When I was 18 someone told me I was more likely to have had a child by my age than make it to university. It stung (the truth always does I guess), but it also lit a fire under my bum.

I was obsessed with getting out. My only ambition was making it to University. Fortunately, I was blessed with a hard working professional for a mother, as well as determined and capable matriarchs as grandmothers, so I never doubted it was an option, and indeed my hard work got me to the University of Sheffield, where I studied Law. But I used to smile at the people I met at Uni for whom attending was a given, something that was nailed on. For me it was (and still is, when I come to think about it) my best ever achievement.

But what does this have to do with testing you ask?

Well I guess those early experiences of growing up in such a deprived area, as well as working in a bunch of other tremendously overworked and underpaid “menial” jobs, taught me two things. I don’t ever want to go back, and appreciate the good things. My mantra in my early twenties was follow the money – I sought work on a single criteria – wherever paid the best for my skillset, so determined was I to not be resigned to my statistical fate.

When, like most testers, I fell into testing by saying yes to an opportunity without really knowing what I was getting in to, I could not have known how much amazing goodness would be coming my way over the coming decade.

When I hear people in our industry complaining about working conditions, or not having enough free coffee, or only getting a 2K payrise, I only have to think of the life I left behind me to realise how lucky folks are to have what many would consider such paltry concerns. I feel like crying when people from back home get in touch to tell me there are no jobs and (despite being perfectly capable) the geography of where they live has limited their chances. They’ve never heard of software testing either, but I wish they had.

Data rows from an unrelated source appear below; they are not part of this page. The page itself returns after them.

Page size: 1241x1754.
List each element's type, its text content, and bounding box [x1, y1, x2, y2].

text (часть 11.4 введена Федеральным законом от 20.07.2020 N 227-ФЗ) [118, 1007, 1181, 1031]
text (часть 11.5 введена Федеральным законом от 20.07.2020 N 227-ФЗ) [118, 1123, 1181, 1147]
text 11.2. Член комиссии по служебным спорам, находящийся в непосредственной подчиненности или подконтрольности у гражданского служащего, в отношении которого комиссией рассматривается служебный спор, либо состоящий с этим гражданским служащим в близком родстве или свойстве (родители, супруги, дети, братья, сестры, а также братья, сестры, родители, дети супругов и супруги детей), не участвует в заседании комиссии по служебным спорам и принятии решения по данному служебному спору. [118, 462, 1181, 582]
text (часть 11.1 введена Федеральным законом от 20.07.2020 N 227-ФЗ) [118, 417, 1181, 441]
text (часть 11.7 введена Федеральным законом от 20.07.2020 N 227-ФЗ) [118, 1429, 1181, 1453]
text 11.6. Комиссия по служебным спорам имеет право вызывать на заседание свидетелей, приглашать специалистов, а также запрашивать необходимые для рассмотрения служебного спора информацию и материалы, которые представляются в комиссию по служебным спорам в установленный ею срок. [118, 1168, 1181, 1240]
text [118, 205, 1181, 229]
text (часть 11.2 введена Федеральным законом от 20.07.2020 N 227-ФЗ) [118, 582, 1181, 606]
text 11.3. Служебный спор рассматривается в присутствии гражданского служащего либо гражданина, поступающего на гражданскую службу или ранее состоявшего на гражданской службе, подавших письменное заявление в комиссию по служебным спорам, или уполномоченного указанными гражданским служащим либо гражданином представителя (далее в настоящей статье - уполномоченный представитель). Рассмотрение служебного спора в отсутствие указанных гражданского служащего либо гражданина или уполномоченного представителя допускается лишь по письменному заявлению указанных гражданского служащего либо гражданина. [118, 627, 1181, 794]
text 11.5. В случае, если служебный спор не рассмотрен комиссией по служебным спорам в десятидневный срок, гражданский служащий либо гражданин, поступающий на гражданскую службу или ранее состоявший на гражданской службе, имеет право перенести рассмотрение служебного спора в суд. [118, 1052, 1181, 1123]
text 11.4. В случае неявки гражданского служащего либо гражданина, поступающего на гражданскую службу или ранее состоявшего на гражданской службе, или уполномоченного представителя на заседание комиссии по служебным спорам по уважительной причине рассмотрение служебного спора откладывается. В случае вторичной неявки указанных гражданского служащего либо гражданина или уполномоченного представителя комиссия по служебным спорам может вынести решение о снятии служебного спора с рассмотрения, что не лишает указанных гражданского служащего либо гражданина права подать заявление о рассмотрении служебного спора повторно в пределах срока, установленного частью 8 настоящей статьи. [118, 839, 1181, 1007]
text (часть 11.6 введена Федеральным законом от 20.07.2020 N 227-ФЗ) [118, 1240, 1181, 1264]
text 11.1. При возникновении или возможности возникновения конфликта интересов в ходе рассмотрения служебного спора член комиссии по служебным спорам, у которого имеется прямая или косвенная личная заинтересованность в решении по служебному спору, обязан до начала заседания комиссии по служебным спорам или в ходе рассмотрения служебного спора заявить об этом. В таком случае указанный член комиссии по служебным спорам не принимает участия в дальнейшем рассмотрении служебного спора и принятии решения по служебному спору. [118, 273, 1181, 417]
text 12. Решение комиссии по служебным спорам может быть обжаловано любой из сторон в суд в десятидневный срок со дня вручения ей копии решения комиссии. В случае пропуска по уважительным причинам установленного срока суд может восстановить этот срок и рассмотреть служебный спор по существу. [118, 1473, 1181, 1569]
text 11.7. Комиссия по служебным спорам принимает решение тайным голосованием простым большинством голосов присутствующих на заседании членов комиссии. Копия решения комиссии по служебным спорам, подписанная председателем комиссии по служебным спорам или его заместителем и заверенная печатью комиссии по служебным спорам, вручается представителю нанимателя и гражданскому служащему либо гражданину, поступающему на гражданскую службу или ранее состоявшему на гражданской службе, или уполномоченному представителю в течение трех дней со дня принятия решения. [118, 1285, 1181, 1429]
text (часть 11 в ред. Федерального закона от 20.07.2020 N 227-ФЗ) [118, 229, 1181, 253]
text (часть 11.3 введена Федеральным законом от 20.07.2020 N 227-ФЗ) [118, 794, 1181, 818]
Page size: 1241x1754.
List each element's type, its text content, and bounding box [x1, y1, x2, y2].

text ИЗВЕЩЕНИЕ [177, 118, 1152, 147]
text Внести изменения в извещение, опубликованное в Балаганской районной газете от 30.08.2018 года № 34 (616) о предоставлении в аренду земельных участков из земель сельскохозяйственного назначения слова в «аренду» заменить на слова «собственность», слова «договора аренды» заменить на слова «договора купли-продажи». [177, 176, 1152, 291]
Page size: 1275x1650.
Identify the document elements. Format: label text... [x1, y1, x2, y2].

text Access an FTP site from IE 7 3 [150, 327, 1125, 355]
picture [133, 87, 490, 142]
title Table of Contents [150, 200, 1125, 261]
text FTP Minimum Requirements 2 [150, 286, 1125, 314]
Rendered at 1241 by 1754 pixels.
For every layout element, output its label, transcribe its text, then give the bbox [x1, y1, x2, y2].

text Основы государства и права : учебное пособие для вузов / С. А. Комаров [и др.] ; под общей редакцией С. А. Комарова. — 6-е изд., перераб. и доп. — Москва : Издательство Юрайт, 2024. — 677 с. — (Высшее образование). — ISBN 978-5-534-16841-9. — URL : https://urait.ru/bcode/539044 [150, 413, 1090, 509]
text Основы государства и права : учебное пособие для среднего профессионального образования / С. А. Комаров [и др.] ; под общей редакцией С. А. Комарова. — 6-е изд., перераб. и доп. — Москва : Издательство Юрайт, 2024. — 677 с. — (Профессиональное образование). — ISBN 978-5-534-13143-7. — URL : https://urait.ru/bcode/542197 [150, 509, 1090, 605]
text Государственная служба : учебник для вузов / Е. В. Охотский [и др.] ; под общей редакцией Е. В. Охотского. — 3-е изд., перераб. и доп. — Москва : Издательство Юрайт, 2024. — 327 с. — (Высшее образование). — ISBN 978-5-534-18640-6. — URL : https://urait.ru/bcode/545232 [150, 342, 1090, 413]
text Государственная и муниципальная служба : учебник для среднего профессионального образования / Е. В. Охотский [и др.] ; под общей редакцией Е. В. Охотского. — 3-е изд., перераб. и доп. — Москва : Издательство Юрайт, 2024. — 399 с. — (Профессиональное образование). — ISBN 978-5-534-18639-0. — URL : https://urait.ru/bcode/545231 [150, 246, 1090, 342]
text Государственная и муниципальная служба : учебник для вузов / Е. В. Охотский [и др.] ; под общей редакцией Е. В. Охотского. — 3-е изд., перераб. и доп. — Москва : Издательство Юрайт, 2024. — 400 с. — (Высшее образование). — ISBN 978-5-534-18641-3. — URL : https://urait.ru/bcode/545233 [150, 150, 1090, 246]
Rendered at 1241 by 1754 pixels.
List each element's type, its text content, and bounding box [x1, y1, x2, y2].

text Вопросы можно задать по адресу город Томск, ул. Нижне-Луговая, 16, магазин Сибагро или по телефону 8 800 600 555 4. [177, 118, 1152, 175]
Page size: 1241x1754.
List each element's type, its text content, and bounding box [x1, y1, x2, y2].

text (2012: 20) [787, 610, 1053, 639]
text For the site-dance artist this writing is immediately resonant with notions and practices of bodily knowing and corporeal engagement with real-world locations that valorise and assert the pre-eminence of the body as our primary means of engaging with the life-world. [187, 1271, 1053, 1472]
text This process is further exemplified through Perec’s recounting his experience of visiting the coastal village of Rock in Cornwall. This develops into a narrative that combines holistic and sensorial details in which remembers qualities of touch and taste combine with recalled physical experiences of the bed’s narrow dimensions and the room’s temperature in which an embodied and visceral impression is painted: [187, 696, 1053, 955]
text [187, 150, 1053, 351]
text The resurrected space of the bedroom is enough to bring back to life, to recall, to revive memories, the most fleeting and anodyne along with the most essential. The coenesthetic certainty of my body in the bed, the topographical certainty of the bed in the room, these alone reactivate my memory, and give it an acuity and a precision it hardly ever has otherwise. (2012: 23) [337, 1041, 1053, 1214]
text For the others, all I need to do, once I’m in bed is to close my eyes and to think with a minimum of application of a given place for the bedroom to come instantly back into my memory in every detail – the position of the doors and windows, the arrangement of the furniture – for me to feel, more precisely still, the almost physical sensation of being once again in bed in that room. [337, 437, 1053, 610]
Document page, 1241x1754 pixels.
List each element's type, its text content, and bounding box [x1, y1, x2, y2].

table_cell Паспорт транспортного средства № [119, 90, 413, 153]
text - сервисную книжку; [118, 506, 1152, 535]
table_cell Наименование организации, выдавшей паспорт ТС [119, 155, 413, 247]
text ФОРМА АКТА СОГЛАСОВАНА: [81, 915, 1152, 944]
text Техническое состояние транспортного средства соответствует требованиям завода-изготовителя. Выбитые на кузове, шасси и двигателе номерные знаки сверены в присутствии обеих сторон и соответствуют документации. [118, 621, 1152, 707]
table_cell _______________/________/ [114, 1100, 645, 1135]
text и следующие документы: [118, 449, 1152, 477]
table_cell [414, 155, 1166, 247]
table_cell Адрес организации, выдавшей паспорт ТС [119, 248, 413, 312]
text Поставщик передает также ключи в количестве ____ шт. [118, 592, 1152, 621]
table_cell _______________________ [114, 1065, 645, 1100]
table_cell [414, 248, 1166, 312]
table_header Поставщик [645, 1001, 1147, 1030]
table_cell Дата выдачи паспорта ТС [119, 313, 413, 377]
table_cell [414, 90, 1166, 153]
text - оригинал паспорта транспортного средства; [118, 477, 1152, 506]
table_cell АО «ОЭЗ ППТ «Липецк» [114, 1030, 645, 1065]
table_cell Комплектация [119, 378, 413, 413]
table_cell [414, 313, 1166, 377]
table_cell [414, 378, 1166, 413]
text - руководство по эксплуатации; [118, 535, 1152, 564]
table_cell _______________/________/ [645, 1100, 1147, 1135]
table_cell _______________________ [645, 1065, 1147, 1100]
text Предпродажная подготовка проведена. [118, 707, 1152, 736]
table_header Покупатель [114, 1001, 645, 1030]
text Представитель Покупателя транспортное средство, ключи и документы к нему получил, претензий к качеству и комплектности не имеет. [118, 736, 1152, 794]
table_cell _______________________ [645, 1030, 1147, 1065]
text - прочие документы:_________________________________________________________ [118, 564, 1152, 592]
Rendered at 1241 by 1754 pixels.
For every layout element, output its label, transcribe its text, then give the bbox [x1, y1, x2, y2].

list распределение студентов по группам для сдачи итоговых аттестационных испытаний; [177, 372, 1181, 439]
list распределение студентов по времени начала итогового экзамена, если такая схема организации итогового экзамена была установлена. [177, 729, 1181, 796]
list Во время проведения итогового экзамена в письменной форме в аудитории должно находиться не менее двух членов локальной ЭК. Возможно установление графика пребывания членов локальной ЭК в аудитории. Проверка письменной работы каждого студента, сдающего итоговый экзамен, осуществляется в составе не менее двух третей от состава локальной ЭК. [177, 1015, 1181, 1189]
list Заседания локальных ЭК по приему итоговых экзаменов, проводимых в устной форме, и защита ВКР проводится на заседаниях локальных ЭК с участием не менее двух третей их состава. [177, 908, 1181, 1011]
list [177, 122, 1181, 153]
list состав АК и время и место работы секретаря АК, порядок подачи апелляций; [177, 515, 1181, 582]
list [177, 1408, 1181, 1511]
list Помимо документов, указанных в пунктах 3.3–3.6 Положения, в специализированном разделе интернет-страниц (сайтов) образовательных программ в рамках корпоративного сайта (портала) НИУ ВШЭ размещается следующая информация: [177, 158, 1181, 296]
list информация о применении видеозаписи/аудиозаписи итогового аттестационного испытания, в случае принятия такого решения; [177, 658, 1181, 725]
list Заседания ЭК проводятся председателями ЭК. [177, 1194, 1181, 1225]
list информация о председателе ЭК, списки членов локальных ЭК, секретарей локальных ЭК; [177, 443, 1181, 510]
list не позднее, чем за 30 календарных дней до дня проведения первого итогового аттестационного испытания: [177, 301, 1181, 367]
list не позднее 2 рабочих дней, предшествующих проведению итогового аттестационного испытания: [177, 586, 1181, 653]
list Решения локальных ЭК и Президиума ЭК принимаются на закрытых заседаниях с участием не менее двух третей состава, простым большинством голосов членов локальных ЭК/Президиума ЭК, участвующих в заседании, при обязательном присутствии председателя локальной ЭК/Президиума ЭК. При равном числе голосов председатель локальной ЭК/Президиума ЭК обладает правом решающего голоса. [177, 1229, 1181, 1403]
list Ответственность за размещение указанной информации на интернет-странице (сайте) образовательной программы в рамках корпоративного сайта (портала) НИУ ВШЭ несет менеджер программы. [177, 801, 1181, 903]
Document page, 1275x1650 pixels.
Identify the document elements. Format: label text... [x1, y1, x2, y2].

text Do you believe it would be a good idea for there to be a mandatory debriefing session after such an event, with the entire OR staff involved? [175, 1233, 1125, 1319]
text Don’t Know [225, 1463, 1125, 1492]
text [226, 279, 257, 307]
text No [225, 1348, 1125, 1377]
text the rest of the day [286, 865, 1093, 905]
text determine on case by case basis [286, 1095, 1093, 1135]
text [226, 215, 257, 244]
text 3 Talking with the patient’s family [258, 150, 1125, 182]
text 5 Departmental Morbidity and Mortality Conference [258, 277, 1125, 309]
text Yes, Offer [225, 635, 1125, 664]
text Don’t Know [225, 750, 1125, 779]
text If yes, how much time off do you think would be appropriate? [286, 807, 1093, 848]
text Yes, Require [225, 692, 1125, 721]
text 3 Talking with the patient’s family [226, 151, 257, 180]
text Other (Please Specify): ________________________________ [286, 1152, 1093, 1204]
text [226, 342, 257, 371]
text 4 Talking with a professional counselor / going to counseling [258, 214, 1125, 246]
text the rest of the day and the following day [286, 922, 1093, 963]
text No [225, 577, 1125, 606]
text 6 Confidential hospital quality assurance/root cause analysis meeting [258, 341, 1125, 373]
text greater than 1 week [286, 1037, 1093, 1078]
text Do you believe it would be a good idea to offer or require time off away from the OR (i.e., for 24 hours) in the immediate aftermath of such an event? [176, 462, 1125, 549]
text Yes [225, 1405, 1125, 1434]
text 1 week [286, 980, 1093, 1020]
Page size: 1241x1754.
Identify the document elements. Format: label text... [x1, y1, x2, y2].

I feel incredibly lucky to work in an industry that is such an unbelievably amazing sector, at such a great time in history for tech – its exciting, challenging, interesting and, yes, for what you are doing, very lucrative indeed. You don’t need to talk to verbally abusive strangers, you don’t need to clean toilets or ashtrays, or pack boxes with frozen fish for hours on end (and yes, I talk from experience on all these matters). Generally speaking, you work with well educated and like-minded people and you get to be a small part of delivering some brilliant, game changing stuff.

If you work as a tester in 2020, you’ve lucked out my friend.

Thank you to the Bloggers Club at the Ministry of Testing for inspiring me to write this, my first ever WordPress blog.